Selama revolusi Partai mempunyai kekuatan-kekuatan bersenjata, tetapi Partai tidak mampu menguasainya. Secara tidak teratur kader-kader Partai mempelajari ilmu kemiliteran dan ilmu peperangan revolusioner. Belajar dari perang revolusioner Rakyat Tiongkok, Kawan Amir Syarifuddin, yang beberapa kali menjabat menteri Pertahanan dalam pemerintahan, berjuang untuk memenangkan pikiran, bahwa perang gerilya adalah salah satu bentuk perjuangan yang tepat untuk memenangkan revolusi. Kawan Amir Syarifuddin harus berjuang keras melawan pikiran-pikiran dari pemimpin-pemimpin militer yang memandang rendah perang gerilya. Di satu pihak kawan Amir Syarifuddin berhasil memenangkan pikirannya, tetapi di pihak lain pelaksanaannya mendapat rintangan-rintangan karena ditentang oleh mereka yang menganggap rendah perang gerilya, karena kekurangan kader militer yang mengerti, dan arena dipersulit oleh tidak adanya politik front persatuan dan politik pembangunan Partai yang tepat.
Salah satu kesalahan pokok dari pada Partai dalam belajar dari Revolusi Tiongkok ketika itu ialah, bahwa Partai hanya berusaha untuk mengetahui persamaan antara revolusi Tiongkok dan revolusi Indonesia, tetapi tidak berusaha untuk mengetahui perbedaan-perbedaan, tidak melihat keadaan yang khusus di Indonesia.
Menurut pengalaman di Tiongkok, untuk suatu negeri yang terbelakang seperti Indonesia, peperangan gerilya, pembentukan daerah-daerah gerilya bebas dan pengorganisasian tentara pembebasan Rakyat dalam daerah-daerah ini adalah satu di antara bentuk perjuangan yang tepat untuk mencapai kebebasan nasional yang penuh. Tetapi di Indonesia bentuk perjuangan ini tidak mendapat kemungkinan seluas-luasnya seperti di Tiongkok. Ini disebabkan oleh karena keadaan-keadaan khusus di Indonesia.

(Soal Latihan):
**A)** Jawab pertanyaan berikut berdasarkan kutipan tentang perang gerilya dalam revolusi Indonesia.
(i) Jabatan apa yang beberapa kali dipegang Kawan Amir Syarifuddin dalam pemerintahan?
(ii) Apa yang hanya berusaha diketahui Partai ketika belajar dari Revolusi Tiongkok?
(iii) Menurut pengalaman di Tiongkok, tiga hal apa yang menjadi salah satu bentuk perjuangan yang tepat bagi negeri terbelakang seperti Indonesia?
**B)** Teruskan kutipan tentang perang gerilya dalam revolusi Indonesia, mulai setelah kalimat terakhirnya.

(Daftar Data):

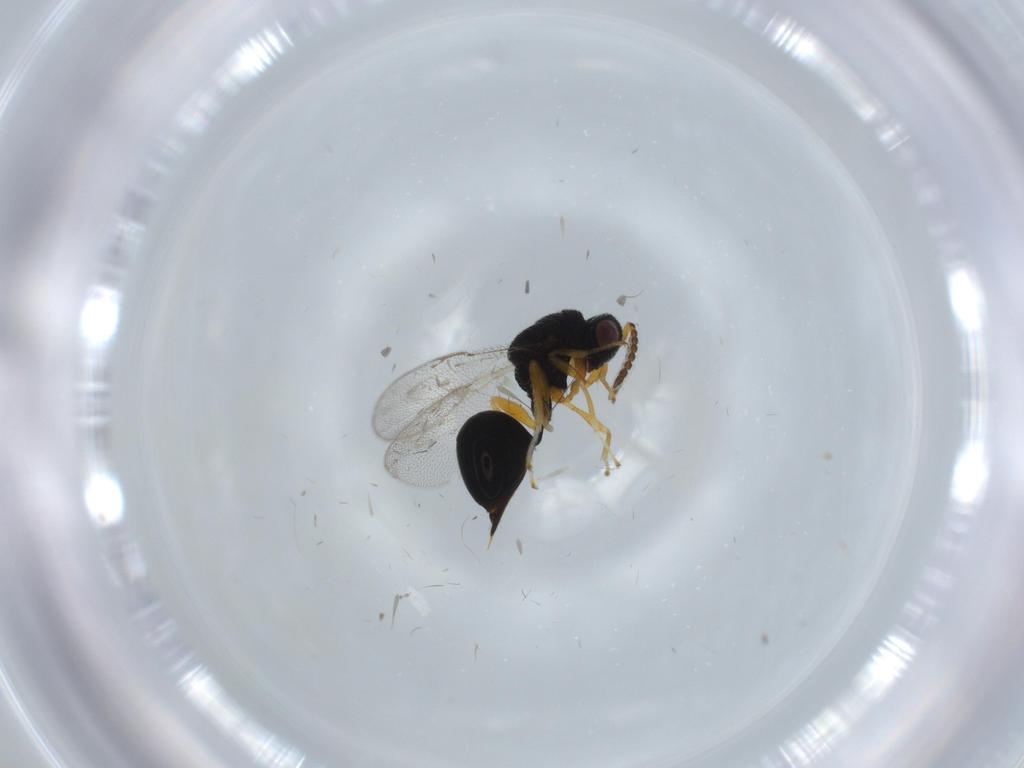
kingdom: Animalia
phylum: Arthropoda
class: Insecta
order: Hymenoptera
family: Eurytomidae
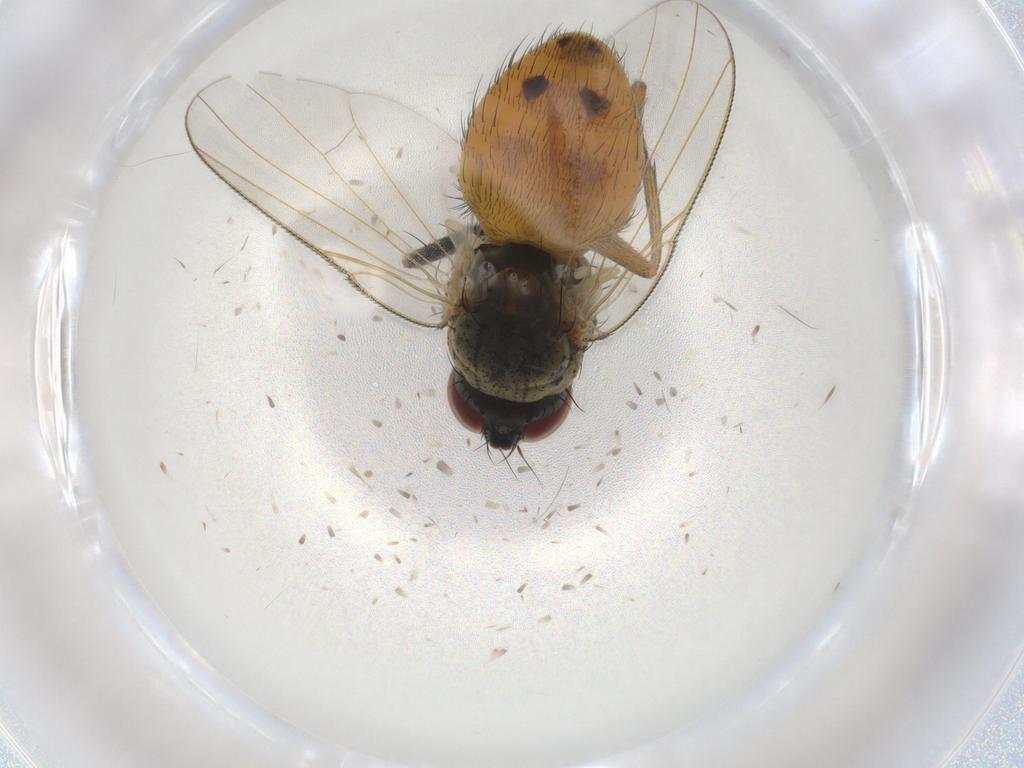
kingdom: Animalia
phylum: Arthropoda
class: Insecta
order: Diptera
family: Muscidae
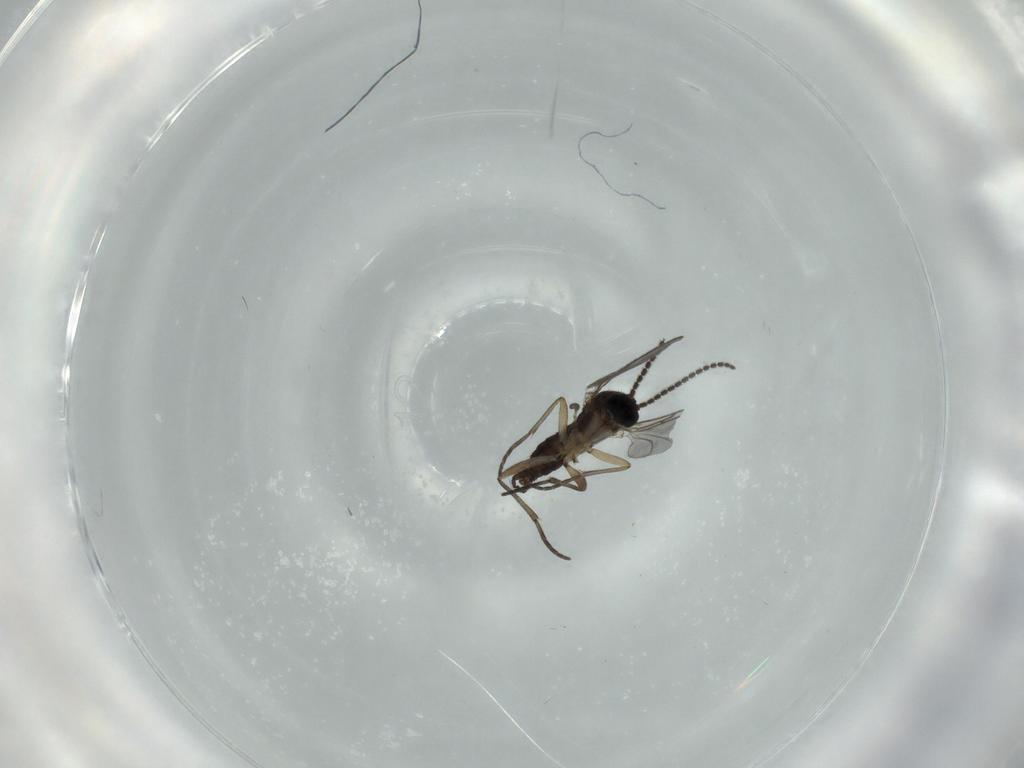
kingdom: Animalia
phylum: Arthropoda
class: Insecta
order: Diptera
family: Sciaridae
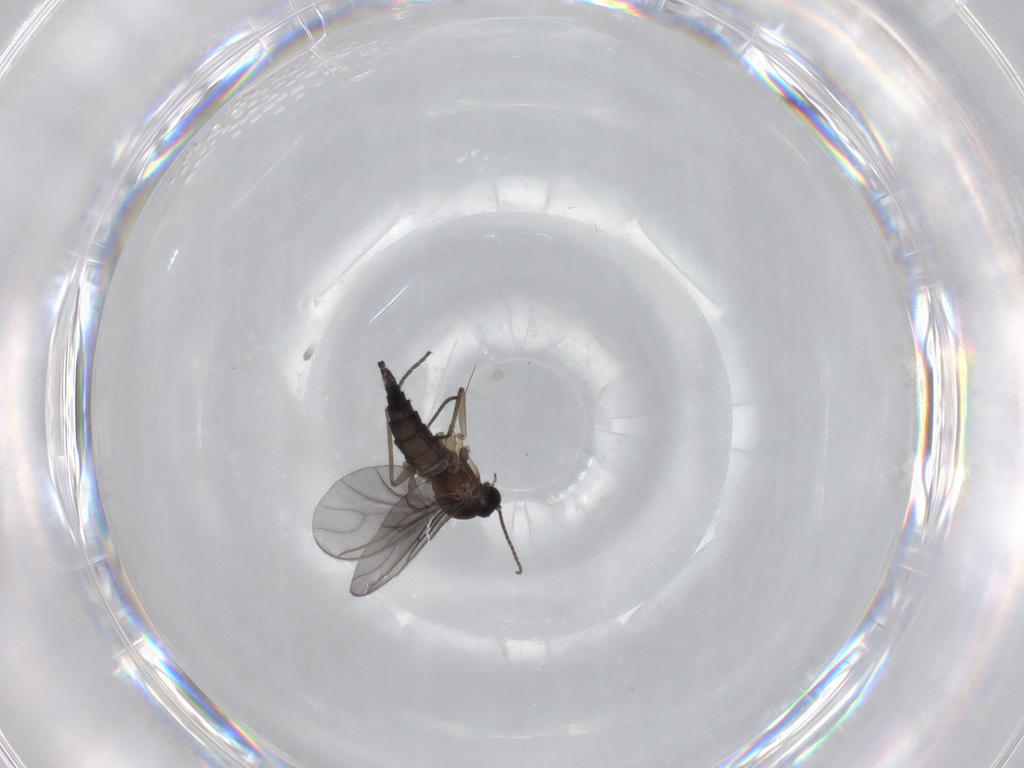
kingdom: Animalia
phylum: Arthropoda
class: Insecta
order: Diptera
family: Sciaridae
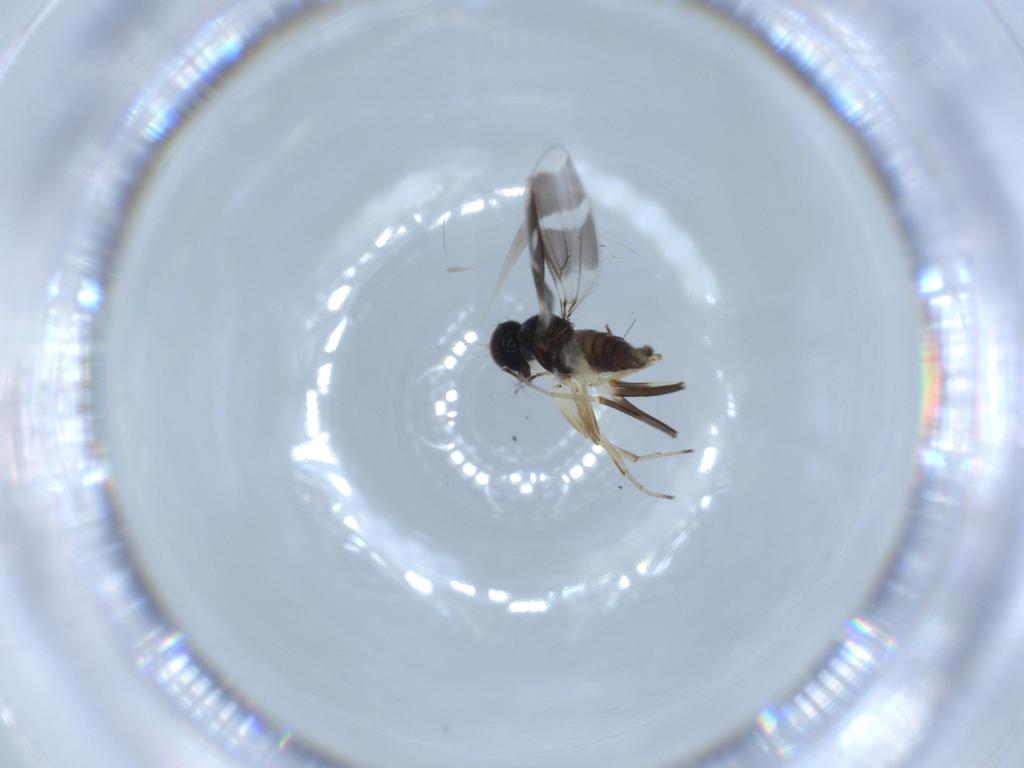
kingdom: Animalia
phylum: Arthropoda
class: Insecta
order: Diptera
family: Hybotidae
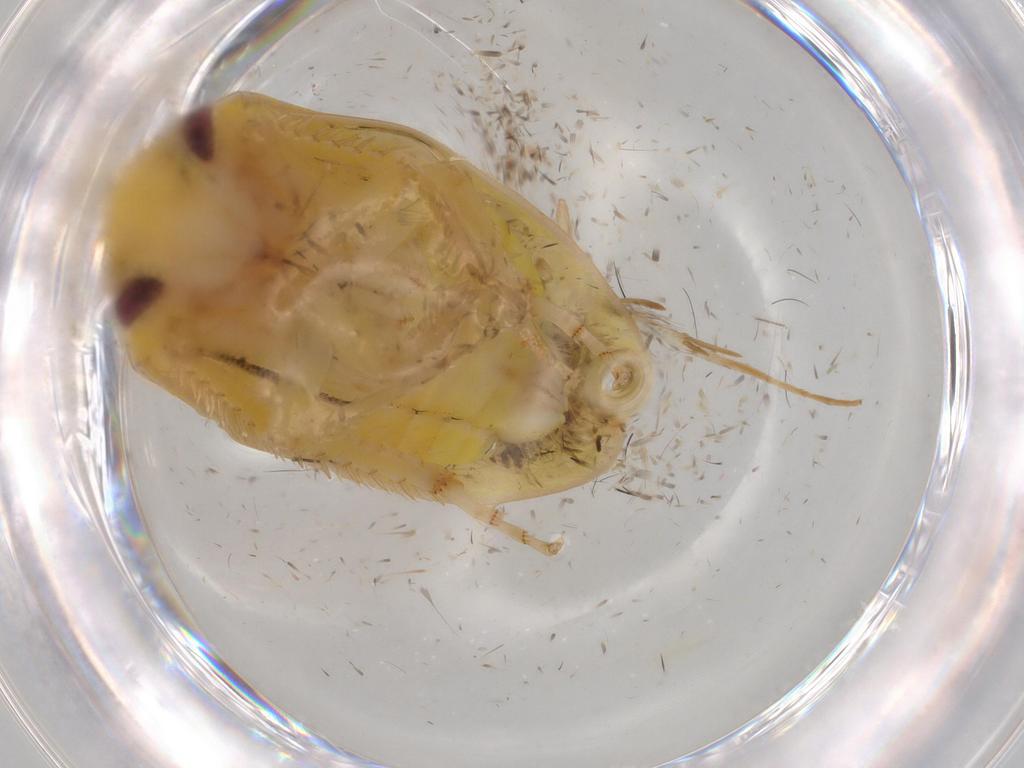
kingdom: Animalia
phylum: Arthropoda
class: Insecta
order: Hemiptera
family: Cicadellidae
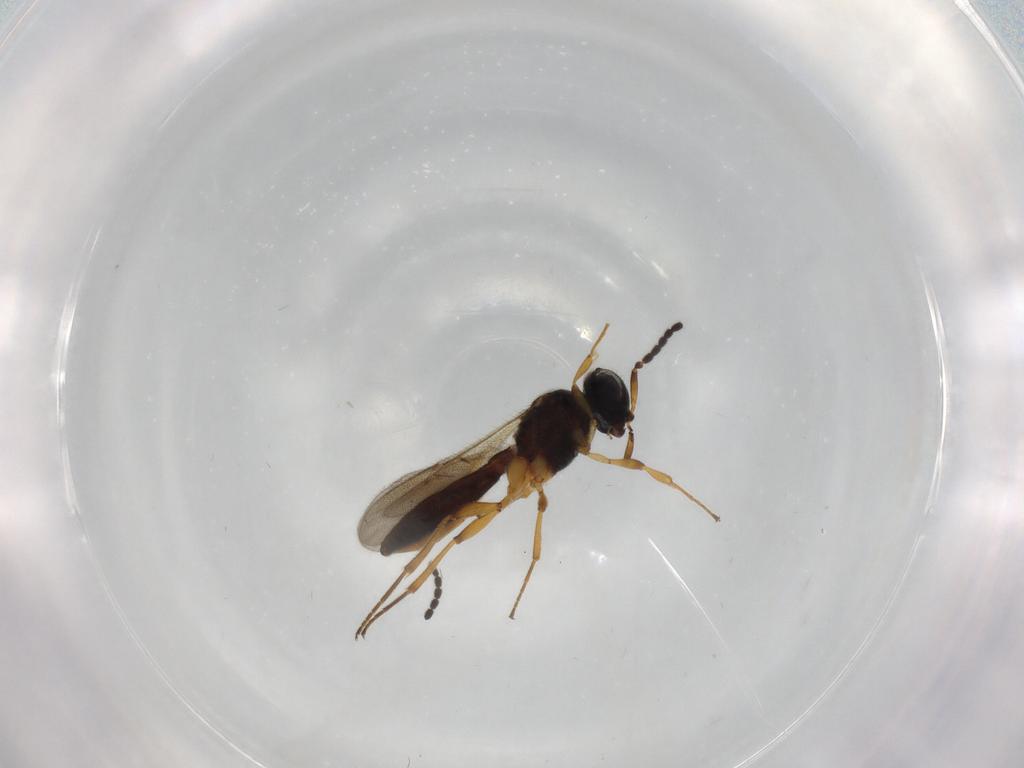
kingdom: Animalia
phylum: Arthropoda
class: Insecta
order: Hymenoptera
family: Scelionidae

(Kunci Jawaban):
**A)**
(i) Menteri Pertahanan.
(ii) Persamaan antara revolusi Tiongkok dan revolusi Indonesia.
(iii) Peperangan gerilya, pembentukan daerah-daerah gerilya bebas, dan pengorganisasian tentara pembebasan Rakyat dalam daerah-daerah tersebut.

**B)**
Syarat-syarat yang paling menguntungkan untuk bentuk peperangan gerilya ialah daerah-daerah yang luas, daerah pegunungan dan hutan-hutan yang luas serta yang jauh letaknya dari kota-kota dan jalan-jalan perhubungan. Keadaan di Indonesia hanya memenuhi sebagian dari syarat-syarat ini.
Selanjutnya, dari pengalaman kaum Komunis Tiongkok dapat kita ketahui bahwa kaum Komunis Tiongkok mendapat daerah belakang yang bisa dipercaya hanya setelah mereka mencapai daerah Tung Pei (Mancuria) yang berbatasan dengan Uni Soviet. Setelah mereka mendapatkan Uni Soviet sebagai daerah belakangnya. Tjiang Kai-sek tidak bisa lagi mengepung kekuatan-kekuatan revolusi Tiongkok. Lagi pula setelah bisa menghindarkan diri dari bahaya kepungan musuh, maka kaum Komunis Tiongkok berada dalam kedudukan mengadakan serangan-serangan berencana terhadap pasukan-pasukan Tjiang Kai-sek.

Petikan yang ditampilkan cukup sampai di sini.